Ну вот. Я снова увидела это в его глазах. Увидела в его дрогнувшем горле.
– Ты выглядишь лучше, чем вчера, – произнес он.
– Спасибо, что пришел на помощь.
– Прости, что не пришел раньше. Наверное, ждал от тебя записку.
– Помнится, ты просил меня больше не посылать их.
– С каких это пор ты меня слушаешь?
– С каких это пор ты обращаешь внимание на мои записки?
Его взволнованное выражение лица сменилось ухмылкой, и это было все, что мне требовалось. Я бросилась к нему, протянув руки, его объятия сомкнулись вокруг меня, и мы оба обнимали друг друга, словно никогда и не отпускали. Его пальцы скользили по моим волосам, он тихо шептал мое имя мне на ухо, однако, когда я попыталась прижаться губами к его губам, он отстранился – отступил назад, обхватив мои руки, и осторожно опустил их к моим бокам.

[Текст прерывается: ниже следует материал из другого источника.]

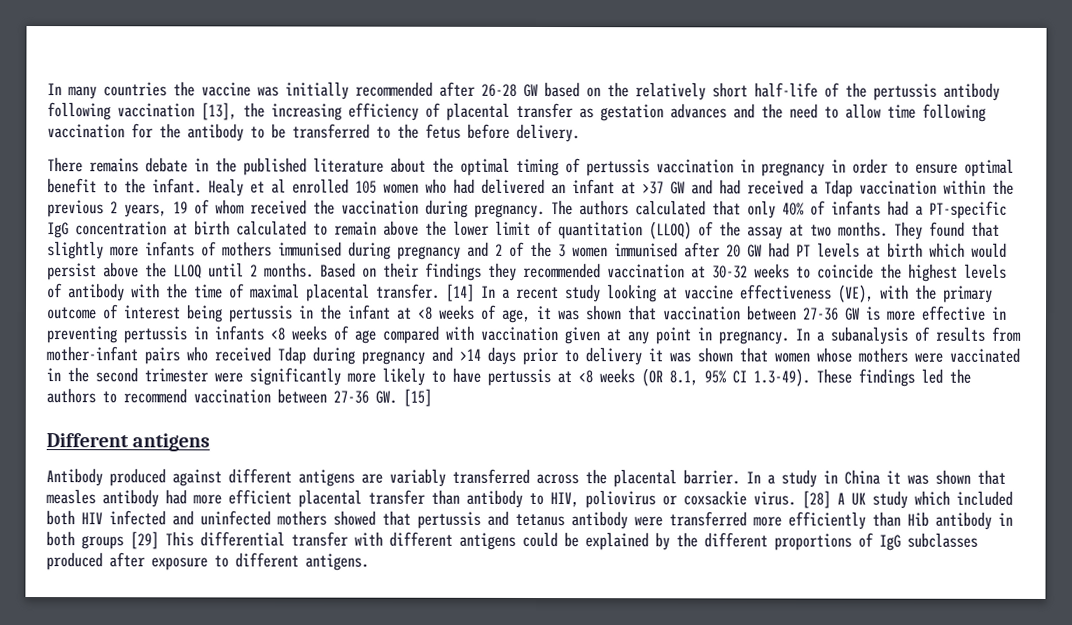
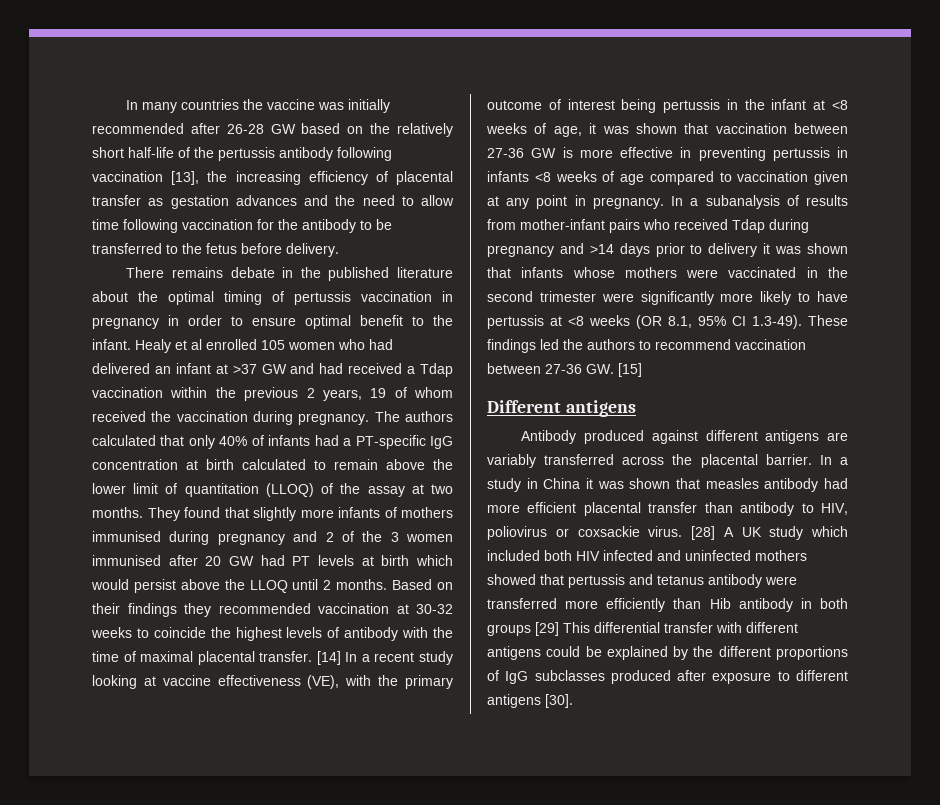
[445,325,474,340] with -> [719,172,732,182] to
[774,352,810,363] women -> [521,267,564,278] infants
[305,553,369,571] antigens. -> [487,694,573,708] antigens [30].

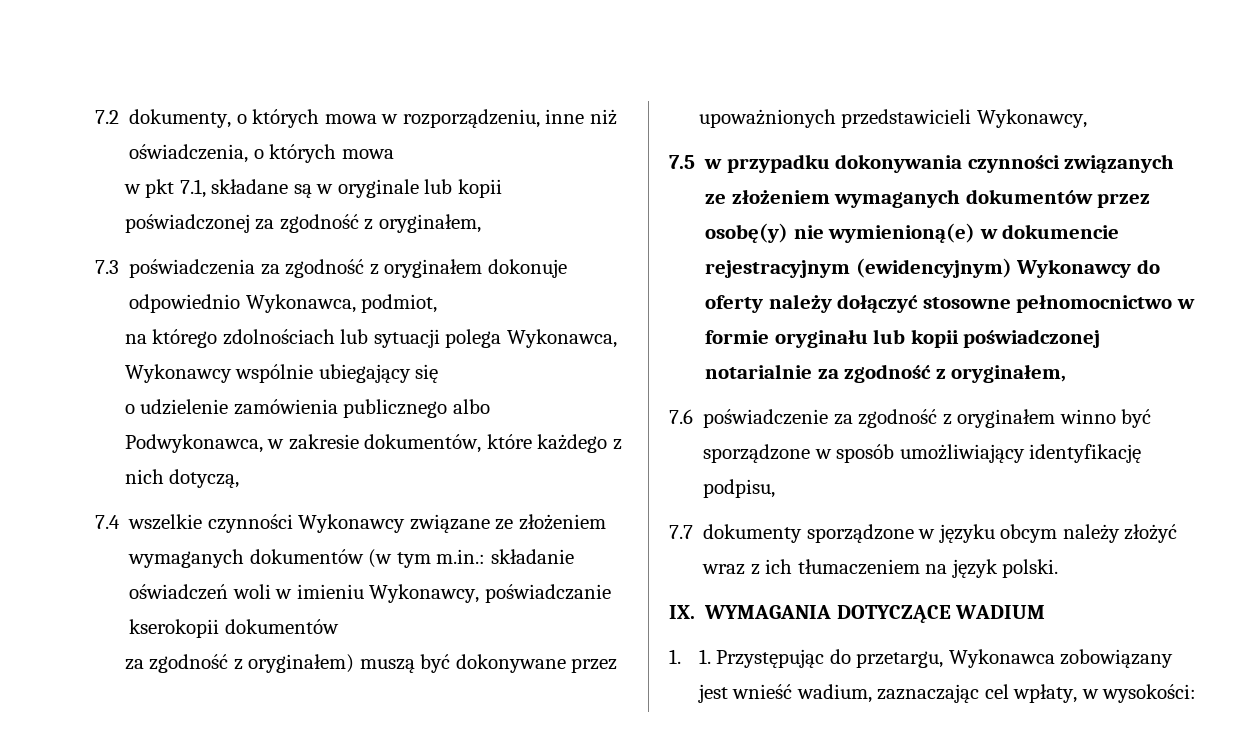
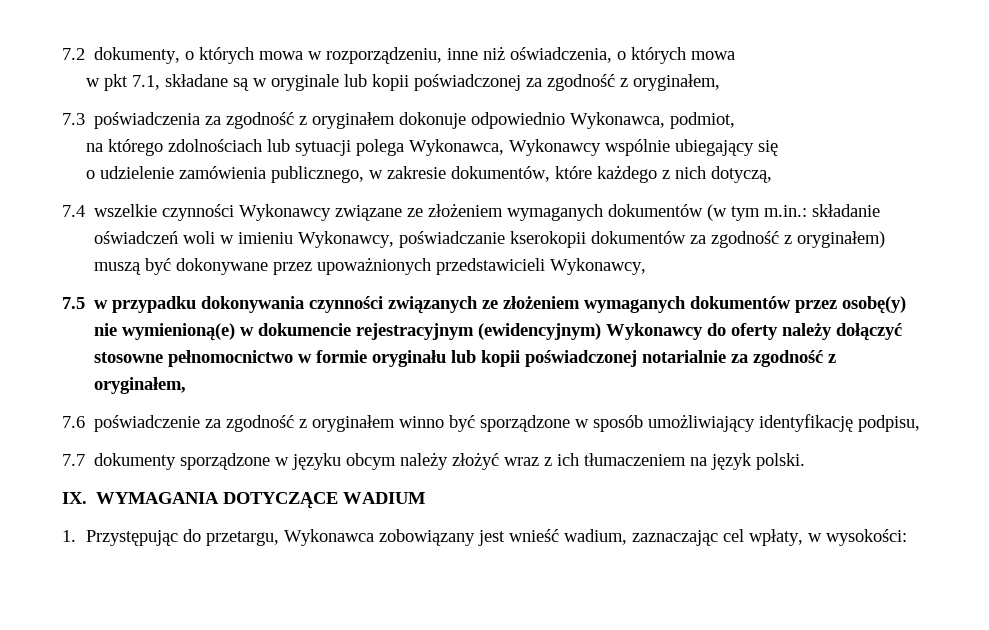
[343,399,490,418] [124,434,263,453] publicznego albo Podwykonawca, -> [270,166,364,183] publicznego,
(339, 626) // -> (687, 237) none
[698,649,711,664] 1. -> (76, 536) none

Я взглянула на него в замешательстве.
– Рейф?
– Я должен тебе кое-что сказать.
– Что такое? – спросила я с нарастающей паникой. – С тобой все в порядке? Неужели что-то случилось…
– Лия. Выслушай меня.
Его глаза впились в мои.
– Ты пугаешь меня, Рейф. Просто скажи мне, в чем дело.
Он моргнул, что-то в его лице изменилось. А потом он покачал головой, как будто его мысли мчались вперед него.
– Я должен рассказать тебе об обстоятельствах… Правда состоит в том… Я должен сказать тебе, что я обручен.